Women farmers are more often co-heads of the farms they work on. In 1992 just over twelve thousand family farms were partly headed by women. By 2001 this had risen to more than 25 thousand. This means that one quarter of all farms in the Netherlands are partly headed by a woman: a total of more than 26 thousand woman are head or co-head of an agricultural business.
Family farms with women farmers
In about sixty percent of family businesses in the agricultural sector farmers’ wives work on their husbands’ farms. Last year was the first time that more women worked as a head of the business than as a worker on the farm.
The number of farms managed by more than one person increased in the nineties, partly because of the increasing popularity of male-female management partnerships. This business form has a number of tax advantages compared with businesses headed by one person; profits can be shared, for example.

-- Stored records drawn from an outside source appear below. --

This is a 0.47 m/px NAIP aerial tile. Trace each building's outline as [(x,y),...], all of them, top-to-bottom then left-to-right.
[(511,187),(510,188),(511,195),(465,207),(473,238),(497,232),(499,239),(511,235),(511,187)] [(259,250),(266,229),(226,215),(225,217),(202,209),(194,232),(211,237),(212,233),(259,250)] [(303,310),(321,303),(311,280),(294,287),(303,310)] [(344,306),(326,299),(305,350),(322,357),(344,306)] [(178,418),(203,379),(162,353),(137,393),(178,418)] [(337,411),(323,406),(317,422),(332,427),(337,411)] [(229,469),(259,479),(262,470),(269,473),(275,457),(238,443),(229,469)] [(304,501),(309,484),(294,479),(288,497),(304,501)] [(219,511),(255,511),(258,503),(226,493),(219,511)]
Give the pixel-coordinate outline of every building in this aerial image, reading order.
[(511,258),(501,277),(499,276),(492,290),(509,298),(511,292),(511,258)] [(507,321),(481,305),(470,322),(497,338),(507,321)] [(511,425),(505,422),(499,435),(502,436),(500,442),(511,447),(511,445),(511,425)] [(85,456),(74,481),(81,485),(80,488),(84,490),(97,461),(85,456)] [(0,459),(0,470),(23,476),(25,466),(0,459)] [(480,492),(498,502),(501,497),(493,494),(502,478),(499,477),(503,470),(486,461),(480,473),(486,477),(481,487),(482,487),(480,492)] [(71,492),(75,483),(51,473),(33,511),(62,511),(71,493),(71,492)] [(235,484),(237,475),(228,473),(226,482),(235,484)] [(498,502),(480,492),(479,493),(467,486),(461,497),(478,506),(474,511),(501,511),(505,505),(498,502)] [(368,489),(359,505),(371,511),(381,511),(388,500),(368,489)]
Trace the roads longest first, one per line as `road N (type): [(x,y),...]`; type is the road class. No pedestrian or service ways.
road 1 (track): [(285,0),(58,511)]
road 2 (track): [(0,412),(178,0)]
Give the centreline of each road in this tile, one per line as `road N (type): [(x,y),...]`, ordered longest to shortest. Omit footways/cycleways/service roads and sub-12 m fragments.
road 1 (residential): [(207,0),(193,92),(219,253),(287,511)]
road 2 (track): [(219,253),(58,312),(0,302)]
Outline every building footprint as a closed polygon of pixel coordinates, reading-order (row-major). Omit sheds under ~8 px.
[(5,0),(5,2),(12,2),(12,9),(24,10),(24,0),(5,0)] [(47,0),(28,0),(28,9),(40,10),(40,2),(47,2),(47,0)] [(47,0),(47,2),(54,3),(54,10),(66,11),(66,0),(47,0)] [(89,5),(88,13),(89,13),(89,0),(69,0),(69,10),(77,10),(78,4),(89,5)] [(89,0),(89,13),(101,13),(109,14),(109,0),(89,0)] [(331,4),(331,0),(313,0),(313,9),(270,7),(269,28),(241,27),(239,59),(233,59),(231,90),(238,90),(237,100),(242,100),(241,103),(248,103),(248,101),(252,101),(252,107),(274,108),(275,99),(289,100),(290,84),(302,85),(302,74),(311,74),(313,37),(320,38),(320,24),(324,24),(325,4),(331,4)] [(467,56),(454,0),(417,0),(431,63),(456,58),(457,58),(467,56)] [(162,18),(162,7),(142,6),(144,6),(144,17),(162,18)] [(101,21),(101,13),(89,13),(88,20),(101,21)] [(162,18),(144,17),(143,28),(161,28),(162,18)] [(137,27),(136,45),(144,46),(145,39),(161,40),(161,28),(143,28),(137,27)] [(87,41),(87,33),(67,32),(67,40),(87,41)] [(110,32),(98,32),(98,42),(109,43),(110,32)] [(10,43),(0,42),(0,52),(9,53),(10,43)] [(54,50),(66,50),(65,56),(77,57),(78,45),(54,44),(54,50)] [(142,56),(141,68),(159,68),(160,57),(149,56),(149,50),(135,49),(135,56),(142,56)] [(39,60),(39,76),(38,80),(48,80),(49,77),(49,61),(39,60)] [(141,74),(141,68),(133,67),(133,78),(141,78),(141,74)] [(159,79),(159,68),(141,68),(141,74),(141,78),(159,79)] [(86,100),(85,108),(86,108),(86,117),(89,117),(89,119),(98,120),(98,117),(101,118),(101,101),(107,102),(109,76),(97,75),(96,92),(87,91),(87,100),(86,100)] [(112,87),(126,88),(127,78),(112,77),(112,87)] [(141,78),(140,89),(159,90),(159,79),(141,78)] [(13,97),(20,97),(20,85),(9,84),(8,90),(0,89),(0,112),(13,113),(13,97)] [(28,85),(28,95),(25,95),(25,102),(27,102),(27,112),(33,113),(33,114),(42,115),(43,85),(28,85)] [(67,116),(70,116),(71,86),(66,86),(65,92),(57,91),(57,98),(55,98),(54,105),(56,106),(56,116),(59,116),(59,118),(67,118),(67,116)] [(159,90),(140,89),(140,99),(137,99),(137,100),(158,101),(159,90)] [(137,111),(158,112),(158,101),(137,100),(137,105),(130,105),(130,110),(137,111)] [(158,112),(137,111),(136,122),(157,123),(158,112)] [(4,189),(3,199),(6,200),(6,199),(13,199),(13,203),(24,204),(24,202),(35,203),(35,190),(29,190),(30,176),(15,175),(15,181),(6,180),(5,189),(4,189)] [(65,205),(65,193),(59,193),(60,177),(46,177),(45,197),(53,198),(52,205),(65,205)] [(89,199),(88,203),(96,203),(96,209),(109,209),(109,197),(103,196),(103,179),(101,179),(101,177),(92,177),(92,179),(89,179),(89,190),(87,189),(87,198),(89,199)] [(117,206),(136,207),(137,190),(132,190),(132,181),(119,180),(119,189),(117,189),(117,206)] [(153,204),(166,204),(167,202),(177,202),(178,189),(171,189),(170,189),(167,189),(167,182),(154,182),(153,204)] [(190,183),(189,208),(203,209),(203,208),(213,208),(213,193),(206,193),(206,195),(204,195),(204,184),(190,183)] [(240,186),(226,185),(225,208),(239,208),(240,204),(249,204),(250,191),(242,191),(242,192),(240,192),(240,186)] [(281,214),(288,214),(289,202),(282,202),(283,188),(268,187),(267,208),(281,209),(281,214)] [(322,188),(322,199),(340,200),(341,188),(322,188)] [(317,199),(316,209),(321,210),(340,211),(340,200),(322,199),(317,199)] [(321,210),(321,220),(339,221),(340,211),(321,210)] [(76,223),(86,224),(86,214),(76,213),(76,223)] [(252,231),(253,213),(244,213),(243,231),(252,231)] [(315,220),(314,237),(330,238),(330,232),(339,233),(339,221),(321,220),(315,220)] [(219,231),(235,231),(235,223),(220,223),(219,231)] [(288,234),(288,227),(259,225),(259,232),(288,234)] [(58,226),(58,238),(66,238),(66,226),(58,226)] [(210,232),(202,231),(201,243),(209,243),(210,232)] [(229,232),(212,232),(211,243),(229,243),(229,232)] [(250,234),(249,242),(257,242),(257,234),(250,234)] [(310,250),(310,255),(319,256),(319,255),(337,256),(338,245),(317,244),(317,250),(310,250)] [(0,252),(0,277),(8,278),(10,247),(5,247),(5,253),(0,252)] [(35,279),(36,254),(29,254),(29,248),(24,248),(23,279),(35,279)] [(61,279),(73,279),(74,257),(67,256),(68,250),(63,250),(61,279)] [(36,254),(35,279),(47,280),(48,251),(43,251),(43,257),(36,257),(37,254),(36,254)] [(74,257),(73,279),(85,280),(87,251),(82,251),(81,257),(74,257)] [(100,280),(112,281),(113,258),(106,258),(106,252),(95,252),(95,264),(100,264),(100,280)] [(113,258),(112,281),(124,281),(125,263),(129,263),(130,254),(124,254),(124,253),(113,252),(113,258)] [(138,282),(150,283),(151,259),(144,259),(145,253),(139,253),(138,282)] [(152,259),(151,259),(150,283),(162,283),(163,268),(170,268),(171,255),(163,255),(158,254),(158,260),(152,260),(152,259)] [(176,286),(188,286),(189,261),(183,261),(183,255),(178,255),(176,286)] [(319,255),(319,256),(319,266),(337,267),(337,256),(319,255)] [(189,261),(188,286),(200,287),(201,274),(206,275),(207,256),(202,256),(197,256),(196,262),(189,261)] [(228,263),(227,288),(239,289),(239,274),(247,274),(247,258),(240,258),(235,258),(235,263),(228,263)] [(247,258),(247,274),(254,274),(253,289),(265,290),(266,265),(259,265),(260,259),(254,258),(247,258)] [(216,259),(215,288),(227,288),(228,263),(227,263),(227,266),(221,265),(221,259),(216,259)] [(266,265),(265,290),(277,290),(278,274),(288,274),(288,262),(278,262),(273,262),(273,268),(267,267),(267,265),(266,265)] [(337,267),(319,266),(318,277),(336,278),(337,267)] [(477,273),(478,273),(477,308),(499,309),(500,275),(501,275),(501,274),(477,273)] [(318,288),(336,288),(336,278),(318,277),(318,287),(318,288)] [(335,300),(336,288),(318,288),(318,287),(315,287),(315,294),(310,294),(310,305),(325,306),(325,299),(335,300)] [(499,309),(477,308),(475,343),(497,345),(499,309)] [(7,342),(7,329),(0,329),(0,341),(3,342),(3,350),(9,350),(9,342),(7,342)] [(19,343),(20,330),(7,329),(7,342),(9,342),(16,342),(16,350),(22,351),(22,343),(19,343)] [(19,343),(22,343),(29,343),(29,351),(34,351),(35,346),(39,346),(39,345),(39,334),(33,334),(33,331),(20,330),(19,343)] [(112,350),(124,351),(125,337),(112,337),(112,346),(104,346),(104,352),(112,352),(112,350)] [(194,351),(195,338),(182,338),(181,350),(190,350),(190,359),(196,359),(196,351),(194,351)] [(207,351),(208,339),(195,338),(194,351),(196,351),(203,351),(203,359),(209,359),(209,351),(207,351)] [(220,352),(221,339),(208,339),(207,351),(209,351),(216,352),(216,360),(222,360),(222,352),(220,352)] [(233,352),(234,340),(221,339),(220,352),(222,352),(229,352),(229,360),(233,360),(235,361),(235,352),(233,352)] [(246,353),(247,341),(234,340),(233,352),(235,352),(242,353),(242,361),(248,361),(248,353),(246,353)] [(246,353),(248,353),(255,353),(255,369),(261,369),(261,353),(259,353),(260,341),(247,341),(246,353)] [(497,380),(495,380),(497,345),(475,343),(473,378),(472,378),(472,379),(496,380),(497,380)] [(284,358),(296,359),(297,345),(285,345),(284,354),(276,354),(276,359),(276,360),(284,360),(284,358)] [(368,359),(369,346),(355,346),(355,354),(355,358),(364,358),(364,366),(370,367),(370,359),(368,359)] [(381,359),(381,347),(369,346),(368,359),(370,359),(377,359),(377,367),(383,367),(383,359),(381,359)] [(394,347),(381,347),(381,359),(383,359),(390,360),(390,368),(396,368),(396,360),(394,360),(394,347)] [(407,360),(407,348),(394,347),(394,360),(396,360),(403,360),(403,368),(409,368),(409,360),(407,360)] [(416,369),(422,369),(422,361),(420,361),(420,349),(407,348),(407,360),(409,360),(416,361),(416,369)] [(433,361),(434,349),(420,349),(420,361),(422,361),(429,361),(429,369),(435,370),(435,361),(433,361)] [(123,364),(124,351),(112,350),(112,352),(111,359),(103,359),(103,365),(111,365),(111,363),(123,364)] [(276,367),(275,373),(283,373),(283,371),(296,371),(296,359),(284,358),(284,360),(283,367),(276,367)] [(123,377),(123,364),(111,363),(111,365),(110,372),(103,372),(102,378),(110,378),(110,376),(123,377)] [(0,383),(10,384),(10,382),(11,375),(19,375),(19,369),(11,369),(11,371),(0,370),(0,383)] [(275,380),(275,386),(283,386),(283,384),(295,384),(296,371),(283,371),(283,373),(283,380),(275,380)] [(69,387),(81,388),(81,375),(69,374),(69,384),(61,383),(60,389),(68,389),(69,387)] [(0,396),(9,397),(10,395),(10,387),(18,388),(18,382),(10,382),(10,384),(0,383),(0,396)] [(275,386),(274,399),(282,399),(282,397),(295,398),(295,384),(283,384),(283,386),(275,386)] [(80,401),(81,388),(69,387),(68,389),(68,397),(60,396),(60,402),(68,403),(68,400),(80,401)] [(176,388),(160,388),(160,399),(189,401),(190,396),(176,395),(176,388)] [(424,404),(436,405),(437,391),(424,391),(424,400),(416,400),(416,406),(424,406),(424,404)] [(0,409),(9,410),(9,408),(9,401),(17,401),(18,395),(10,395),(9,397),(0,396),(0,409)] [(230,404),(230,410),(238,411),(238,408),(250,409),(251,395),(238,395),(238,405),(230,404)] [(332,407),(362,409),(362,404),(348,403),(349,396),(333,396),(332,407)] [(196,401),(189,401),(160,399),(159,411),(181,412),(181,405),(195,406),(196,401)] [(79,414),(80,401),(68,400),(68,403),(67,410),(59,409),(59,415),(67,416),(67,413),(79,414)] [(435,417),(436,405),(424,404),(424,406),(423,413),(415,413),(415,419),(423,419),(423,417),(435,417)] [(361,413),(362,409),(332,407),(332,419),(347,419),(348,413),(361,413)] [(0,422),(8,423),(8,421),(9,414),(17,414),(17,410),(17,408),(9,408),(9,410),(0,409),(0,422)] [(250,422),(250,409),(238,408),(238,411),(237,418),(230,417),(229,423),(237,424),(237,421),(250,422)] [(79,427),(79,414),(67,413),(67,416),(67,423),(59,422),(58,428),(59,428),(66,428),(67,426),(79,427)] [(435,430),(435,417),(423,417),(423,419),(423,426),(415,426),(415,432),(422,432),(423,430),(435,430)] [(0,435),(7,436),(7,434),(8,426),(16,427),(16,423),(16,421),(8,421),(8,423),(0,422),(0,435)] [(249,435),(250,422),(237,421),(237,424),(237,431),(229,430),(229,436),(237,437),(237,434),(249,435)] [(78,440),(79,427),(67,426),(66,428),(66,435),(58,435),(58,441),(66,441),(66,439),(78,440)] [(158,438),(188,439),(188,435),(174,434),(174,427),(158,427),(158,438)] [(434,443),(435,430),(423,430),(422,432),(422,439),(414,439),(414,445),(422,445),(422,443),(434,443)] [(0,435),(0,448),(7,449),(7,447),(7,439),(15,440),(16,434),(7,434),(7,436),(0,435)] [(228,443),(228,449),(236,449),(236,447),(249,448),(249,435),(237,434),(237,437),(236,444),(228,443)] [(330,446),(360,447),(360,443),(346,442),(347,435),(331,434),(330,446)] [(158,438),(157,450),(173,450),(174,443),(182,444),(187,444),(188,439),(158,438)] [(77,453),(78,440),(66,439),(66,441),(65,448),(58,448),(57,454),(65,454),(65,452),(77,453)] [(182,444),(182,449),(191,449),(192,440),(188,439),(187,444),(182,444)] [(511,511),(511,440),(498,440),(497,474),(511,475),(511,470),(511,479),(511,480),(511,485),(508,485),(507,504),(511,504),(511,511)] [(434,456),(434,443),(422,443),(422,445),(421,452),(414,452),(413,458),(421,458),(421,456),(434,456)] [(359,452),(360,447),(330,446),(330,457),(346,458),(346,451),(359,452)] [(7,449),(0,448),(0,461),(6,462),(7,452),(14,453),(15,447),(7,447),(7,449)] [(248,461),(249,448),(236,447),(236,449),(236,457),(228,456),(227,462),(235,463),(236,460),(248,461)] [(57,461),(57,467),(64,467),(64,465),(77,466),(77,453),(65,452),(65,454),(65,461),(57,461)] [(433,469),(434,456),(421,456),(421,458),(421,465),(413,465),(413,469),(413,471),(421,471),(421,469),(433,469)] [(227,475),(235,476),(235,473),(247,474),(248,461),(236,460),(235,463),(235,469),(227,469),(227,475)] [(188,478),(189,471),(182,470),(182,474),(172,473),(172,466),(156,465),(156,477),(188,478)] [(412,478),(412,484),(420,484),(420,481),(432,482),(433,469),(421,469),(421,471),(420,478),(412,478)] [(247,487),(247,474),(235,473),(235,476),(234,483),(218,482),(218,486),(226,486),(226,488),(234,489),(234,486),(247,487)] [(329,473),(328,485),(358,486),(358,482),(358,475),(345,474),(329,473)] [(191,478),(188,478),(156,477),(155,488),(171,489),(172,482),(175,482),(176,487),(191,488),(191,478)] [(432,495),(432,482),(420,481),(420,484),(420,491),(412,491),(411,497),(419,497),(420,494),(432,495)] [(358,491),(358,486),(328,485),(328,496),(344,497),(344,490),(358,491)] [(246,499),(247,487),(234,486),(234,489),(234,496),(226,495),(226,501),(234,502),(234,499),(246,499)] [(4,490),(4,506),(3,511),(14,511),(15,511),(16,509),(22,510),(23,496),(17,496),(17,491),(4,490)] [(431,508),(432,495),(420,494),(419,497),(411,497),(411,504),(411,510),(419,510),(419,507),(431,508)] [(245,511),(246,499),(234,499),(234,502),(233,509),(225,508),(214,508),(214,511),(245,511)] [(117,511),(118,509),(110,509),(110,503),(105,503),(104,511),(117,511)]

The strong increase in the number of man-woman partnerships has led to a substantial reduction in the number of ‘ordinary’ working farmers’ wives.
The number of all-male management partnerships on family farms (mostly father and son) has declined considerably in recent years. In 1992 about eighteen thousand farms were headed by two or more men, in 2001 this had dropped to under eleven thousand.
Family farms with more than one head
Women in agriculture
The number of women working in the agricultural sector remained quite constant between 1992 and 2001, at around 90 thousand. The volume of female labour was around 55 thousand, in this period. The volume of male labour decreased by twenty thousand.
Agricultural labour force
This means that women account for one third of the total number of workers in agriculture. About sixty percent of these women are members of the farm household. Roughly speaking just over half of these are also head of the business; the remainder are wives who work for the farm. Most of the remaining forty percent work part-time, mainly earning their money in horticulture.